Work to be completed:
Which lines in the data below contain the string "karakterskalaen"? Show each one.

The input:
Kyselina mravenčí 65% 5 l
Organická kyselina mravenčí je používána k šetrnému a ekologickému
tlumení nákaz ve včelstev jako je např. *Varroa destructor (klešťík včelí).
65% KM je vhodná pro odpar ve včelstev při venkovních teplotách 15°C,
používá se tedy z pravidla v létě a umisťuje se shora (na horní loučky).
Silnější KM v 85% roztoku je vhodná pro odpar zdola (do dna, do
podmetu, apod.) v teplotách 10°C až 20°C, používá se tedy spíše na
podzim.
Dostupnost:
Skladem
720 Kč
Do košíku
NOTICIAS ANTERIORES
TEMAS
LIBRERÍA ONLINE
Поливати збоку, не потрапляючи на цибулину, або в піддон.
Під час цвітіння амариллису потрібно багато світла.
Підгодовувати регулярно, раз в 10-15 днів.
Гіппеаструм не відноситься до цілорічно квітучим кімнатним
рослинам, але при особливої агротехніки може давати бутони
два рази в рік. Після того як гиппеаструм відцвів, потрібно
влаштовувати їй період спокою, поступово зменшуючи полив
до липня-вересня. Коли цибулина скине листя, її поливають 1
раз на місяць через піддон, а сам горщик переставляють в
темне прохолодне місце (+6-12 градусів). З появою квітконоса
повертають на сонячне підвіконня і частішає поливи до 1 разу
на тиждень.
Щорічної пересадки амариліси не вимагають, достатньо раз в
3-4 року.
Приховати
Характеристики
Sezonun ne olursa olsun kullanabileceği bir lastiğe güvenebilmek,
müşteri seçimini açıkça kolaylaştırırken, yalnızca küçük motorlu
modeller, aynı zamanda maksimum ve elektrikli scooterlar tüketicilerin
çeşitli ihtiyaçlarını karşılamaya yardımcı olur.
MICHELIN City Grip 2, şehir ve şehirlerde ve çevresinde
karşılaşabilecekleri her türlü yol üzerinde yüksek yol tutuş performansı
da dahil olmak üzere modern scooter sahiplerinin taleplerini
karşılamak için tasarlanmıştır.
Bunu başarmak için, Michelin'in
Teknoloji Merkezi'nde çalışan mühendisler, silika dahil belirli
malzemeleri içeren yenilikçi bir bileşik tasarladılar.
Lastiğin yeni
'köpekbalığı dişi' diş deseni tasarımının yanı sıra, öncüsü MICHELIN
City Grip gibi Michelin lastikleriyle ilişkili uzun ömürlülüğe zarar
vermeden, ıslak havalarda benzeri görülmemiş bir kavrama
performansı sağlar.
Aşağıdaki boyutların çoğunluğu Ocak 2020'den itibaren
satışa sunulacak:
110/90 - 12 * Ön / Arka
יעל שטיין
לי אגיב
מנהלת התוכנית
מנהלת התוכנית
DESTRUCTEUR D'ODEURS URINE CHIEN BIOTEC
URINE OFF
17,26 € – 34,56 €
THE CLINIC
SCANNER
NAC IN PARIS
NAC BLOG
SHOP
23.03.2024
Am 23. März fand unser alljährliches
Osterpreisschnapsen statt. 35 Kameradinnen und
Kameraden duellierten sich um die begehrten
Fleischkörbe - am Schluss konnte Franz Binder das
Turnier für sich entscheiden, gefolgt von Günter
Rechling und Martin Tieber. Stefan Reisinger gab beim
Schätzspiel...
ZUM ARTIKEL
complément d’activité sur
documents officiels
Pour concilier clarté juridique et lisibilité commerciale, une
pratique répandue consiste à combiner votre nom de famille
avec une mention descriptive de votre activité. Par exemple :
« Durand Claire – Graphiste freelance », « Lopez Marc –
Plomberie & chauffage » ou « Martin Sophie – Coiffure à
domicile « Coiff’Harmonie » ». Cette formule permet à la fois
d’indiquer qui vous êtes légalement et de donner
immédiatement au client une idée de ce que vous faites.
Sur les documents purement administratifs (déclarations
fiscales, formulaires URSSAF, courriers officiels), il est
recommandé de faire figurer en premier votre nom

...

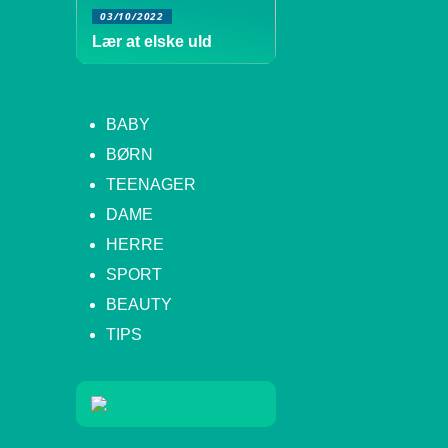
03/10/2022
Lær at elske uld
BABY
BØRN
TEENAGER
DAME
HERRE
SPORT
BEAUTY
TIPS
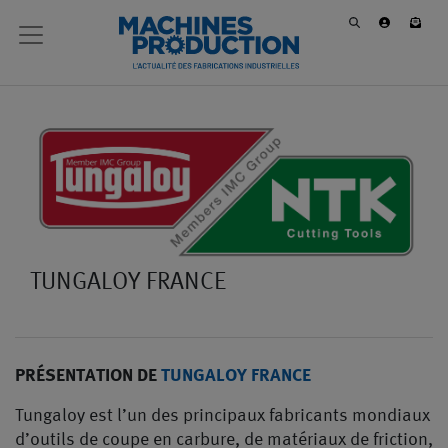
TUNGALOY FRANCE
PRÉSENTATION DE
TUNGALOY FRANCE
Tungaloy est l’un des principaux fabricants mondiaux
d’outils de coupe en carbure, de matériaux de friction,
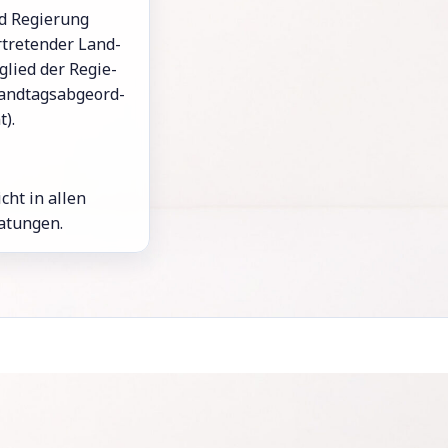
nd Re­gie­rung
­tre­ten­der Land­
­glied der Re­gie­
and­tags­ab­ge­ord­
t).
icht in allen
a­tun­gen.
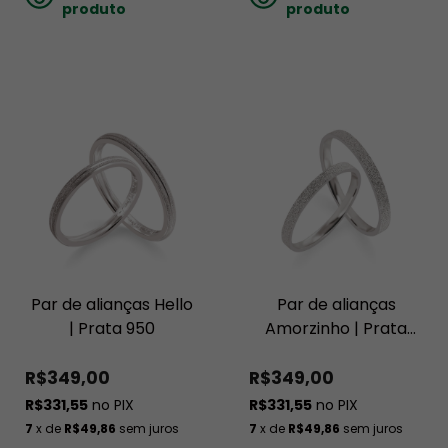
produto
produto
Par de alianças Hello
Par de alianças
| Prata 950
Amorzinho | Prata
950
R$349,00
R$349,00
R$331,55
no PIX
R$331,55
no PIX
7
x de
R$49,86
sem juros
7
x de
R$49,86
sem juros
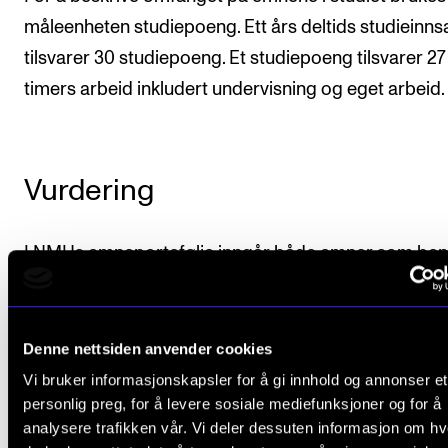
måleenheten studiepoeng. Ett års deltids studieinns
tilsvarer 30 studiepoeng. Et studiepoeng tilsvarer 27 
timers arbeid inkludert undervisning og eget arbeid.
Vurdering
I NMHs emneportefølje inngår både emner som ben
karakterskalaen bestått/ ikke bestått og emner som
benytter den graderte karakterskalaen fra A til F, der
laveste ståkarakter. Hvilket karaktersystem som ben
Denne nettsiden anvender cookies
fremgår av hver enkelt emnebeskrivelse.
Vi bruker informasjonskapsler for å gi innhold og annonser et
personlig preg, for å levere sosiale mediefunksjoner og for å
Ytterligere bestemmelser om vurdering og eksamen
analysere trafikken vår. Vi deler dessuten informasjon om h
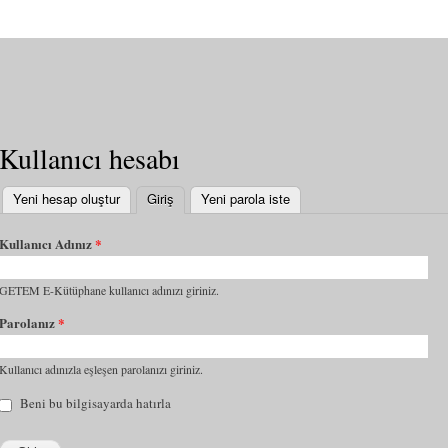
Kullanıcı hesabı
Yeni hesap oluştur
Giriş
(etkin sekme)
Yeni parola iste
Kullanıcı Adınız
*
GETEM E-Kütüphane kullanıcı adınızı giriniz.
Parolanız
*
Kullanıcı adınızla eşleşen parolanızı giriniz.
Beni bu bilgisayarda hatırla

---

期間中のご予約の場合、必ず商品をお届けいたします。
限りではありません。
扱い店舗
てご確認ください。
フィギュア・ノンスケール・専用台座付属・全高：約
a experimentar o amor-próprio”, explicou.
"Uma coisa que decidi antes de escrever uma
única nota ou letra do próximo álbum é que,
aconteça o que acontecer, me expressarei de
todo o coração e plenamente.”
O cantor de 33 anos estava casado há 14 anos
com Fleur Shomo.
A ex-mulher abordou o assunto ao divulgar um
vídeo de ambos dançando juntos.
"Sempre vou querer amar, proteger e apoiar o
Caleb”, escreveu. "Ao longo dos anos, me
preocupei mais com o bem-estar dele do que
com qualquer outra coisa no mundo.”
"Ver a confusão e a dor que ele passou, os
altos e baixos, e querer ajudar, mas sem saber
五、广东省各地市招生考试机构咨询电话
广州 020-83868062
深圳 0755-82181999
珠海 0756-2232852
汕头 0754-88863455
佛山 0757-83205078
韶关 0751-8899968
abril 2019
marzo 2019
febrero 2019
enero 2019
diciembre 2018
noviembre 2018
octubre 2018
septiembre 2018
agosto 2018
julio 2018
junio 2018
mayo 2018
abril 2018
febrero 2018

Result of the task:
karakterskalaen bestått/ ikke bestått og emner som
benytter den graderte karakterskalaen fra A til F, der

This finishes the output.